Lira heeft al eens heel beknopt uit de doeken gedaan hoe volgens haar dringend noodzakelijke nieuwe wetgeving met betrekking tot tv-series en films eruit zou moeten zien.

We hebben die gedachten ook al eens op een Lira-bijeenkomst geformuleerd.  Heel in het kort kwamen Lira's wensen vooral op het volgende neer:

Nieuw artikel 45d Aw

Het nieuwe artikel 45d van de Auteurswet heeft betrekking op filmwerken (tv-producties inbegrepen) en luidt sinds de inwerkingtreding van het auteurscontractenrecht op 1 juli 2015:

Artikel 45d

1. Tenzij de makers en de producent van een filmwerk schriftelijk anders zijn overeengekomen, worden de makers geacht aan de producent het recht overgedragen te hebben om vanaf het in artikel 45c bedoelde tijdstip [d.w.z. het moment waarop veelal de producent beslist wanneer het werk vertoningsgereed is] het filmwerk te verhuren en anderszins openbaar te maken, dit te verveelvoudigen in de zin van artikel 14, er ondertitels bij aan te brengen en de teksten ervan na te synchroniseren. Het vorenstaande geldt niet ten aanzien van degene die ten behoeve van het filmwerk de muziek heeft gemaakt en degene die de bij de muziek behorende tekst heeft gemaakt. Ongeacht de wijze van overdracht is de producent aan de makers voor de overdracht van rechten en de exploitatie van het filmwerk een billijke vergoeding verschuldigd. Van het recht op een billijke vergoeding kan geen afstand worden gedaan.

2. Onverminderd het in artikel 26a bepaalde is een ieder die het filmwerk uitzendt of doet uitzenden of op enige andere wijze mededeelt aan het publiek, per draad of draadloos, met uitzondering van de beschikbaarstelling van het filmwerk op zodanige wijze dat het filmwerk voor de leden van het publiek op een door hen individueel gekozen plaats en tijd toegankelijk is, aan de hoofdregisseur en de scenarioschrijver van het filmwerk die deze rechten aan de producent heeft overgedragen een proportionele billijke vergoeding  verschuldigd. Van het recht op een proportionele billijke vergoeding kan geen afstand worden gedaan.

3. Het recht op de vergoeding bedoeld in het tweede lid wordt uitgeoefend door representatieve rechtspersonen die zich ingevolge hun statuten ten doel stellen de belangen van hoofdregisseurs of scenarioschrijvers te behartigen door de uitoefening van dat recht. Artikel 26a, tweede en derde lid, is van overeenkomstige toepassing.

4. Degene die de in tweede lid bedoelde vergoeding verschuldigd is, is gehouden aan de rechtspersonen bedoeld in het derde lid de bescheiden of andere informatiedragers ter inzage te geven, waarvan de kennisneming noodzakelijk is voor de vaststelling van de verschuldigdheid, de hoogte en de verdeling van de vergoeding.

**VASTGELEGDE GEGEVENS:**
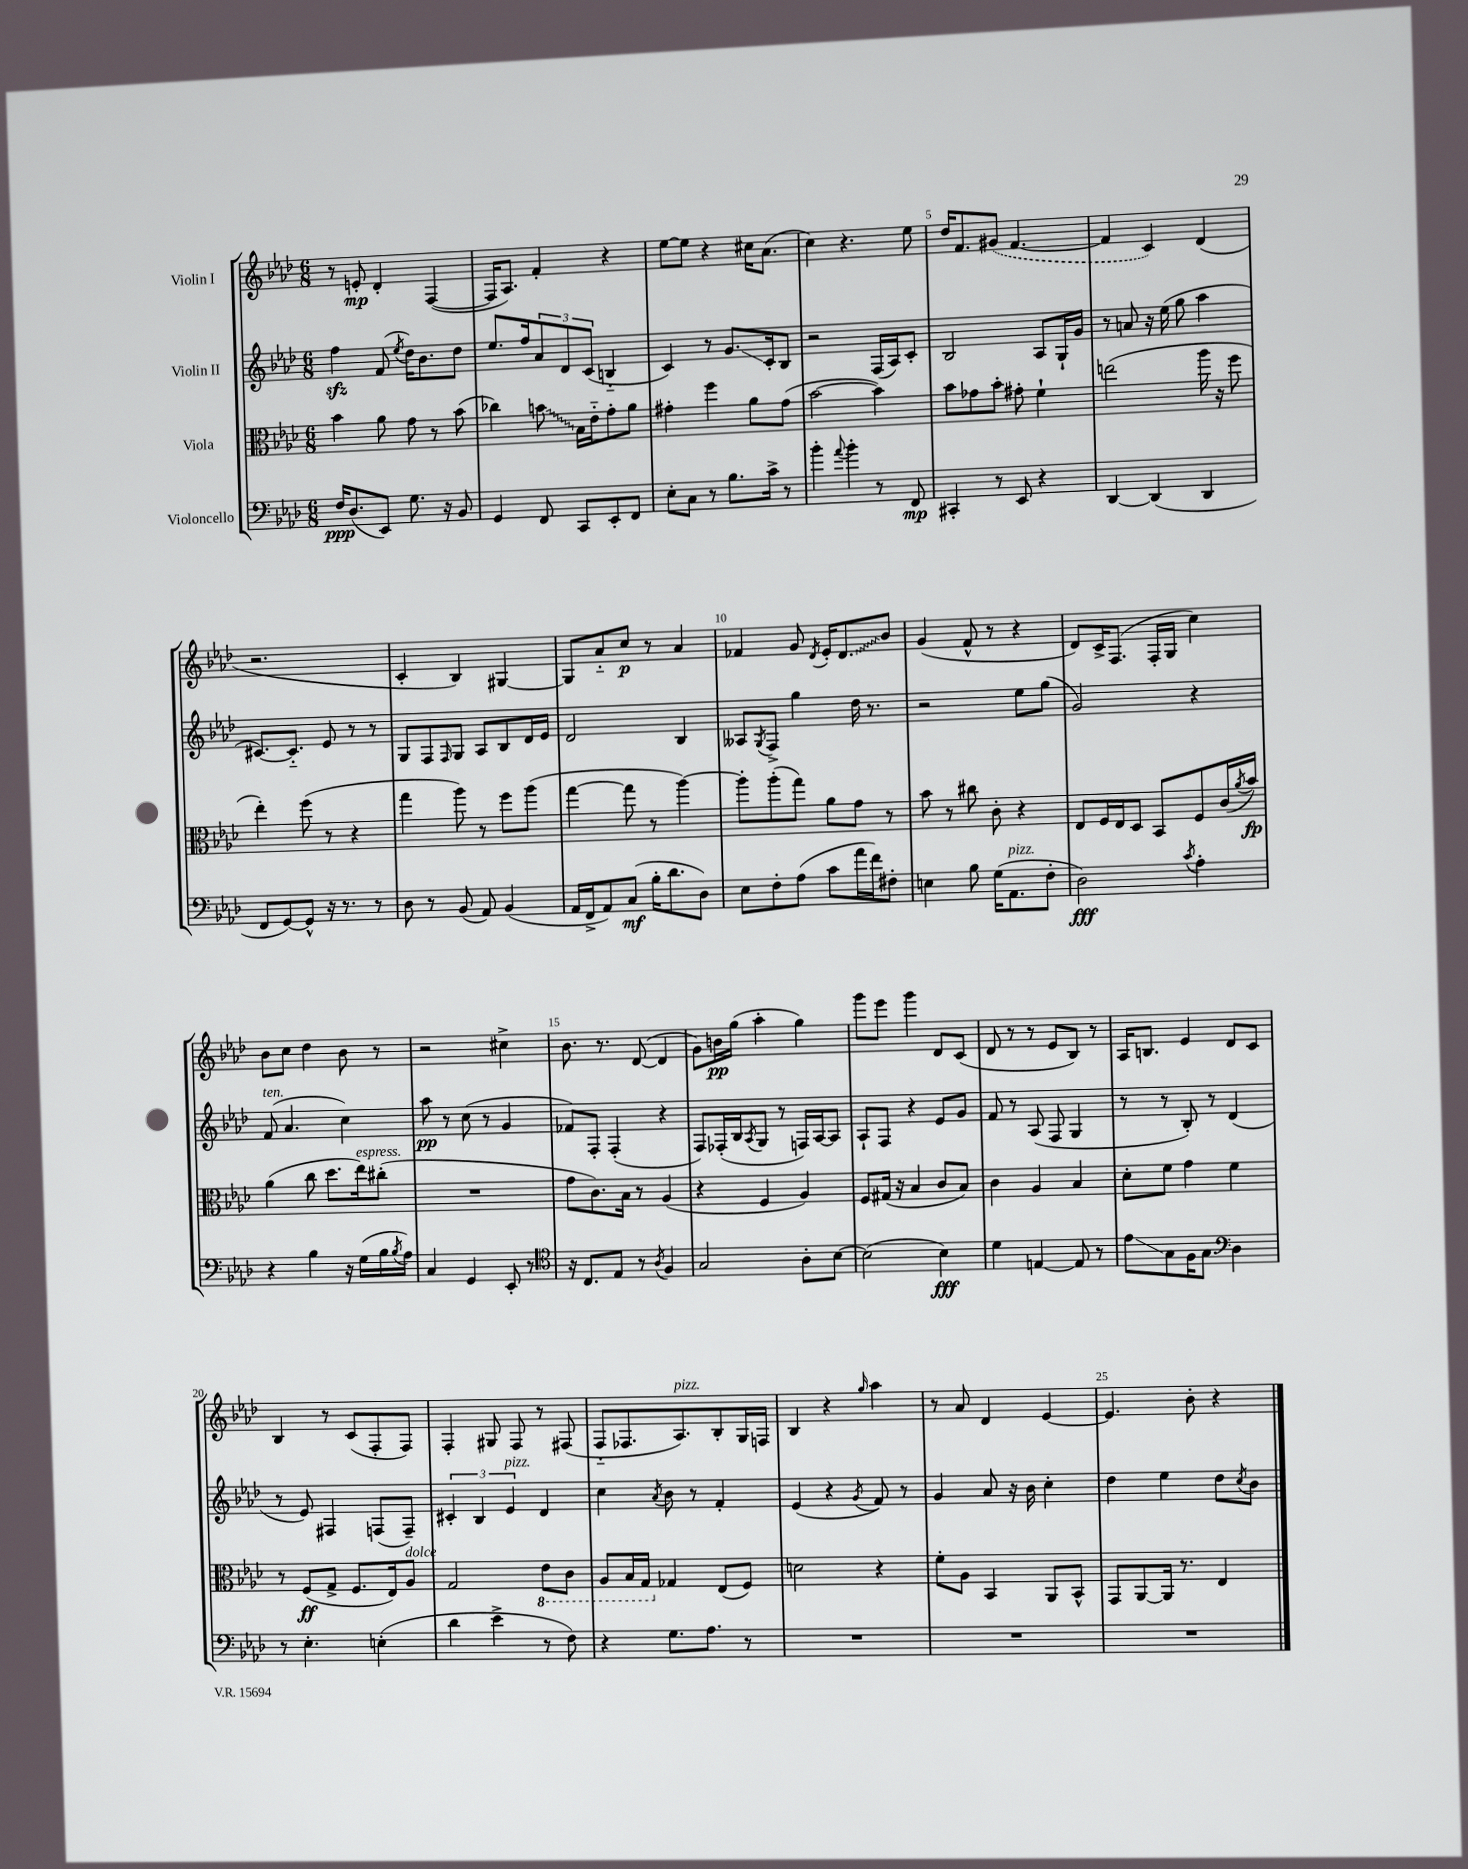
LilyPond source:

**OPDRACHT EN EISEN:** Geef het vervolg van de tekst over artikel 45d van de Auteurswet, te beginnen na de laatste zin ervan.

**RESULTAAT OEFENING:**
5. Bij algemene maatregel van bestuur kunnen nadere regels worden gegeven over de uitoefening van het recht bedoeld in het tweede lid.

6. Het recht op een proportionele billijke vergoeding bedoeld in het tweede lid is niet van toepassing op een filmwerk waarvan de exploitatie niet het hoofddoel is.

7. Artikel 25d en 25e zijn overeenkomstige toepassing Artikel 25c, tweede tot en met zesde lid, en artikel 25g zijn van overeenkomstige toepassing op de billijke vergoeding bedoeld in het eerste lid.

Aldus heeft de wetgever gemeend de rechtenverlening en vergoedingsaanspraken in wetgevende taal te moeten herzien.

Convenant met Rodap

Om het gewicht van de veranderingen op juiste waarde te kunnen schatten dient melding gemaakt te worden van het feit dat Lira (samen met Vevam en Norma) een Convenant gesloten heeft met RODAP (het samenwerkingsverband van producenten, omroepen en distributeurs). In dit Convenant zijn afspraken vastgelegd over een nieuw vergoedingssysteem voor de filmmakers (scenaristen, regisseurs en acteurs). De definitie van elk van deze drie soorten makers zal via de repartitiereglementen ongetwijfeld haar invloed hebben op ‘omringende’ of verwante groepen.

Hoofdindeling rechten

In het Convenant en in de thans nog gevoerde onderhandelingen worden er twee soorten rechten onderscheiden. Laten we voor het gemak maar zeggen: kabelrechten (art.45d-2) en video-on-demand-rechten (art.45d-1), ook wel in het snel om zich heen grijpende jargon  BMS-rechten en EMS-rechten genoemd. BMS is een afkorting van Basic Media Services, EMS is een afkorting van Extra Media Services.

Het verschil is belangrijk, omdat bij de BMS-rechten verplicht collectief beheer een rol speelt. Denk aan Lira dat het incassoadres is voor de kabelgelden van haar scenarioschrijvers.

Het is de bedoeling dat EMS-rechten op basis van vrijwillig collectief beheer worden gereguleerd. Voor het regelen van de rechten blijkt 'vrijwillig' opeens een stuk lastiger dan 'verplicht', zo wijst de praktijk van de onderhandelingen uit.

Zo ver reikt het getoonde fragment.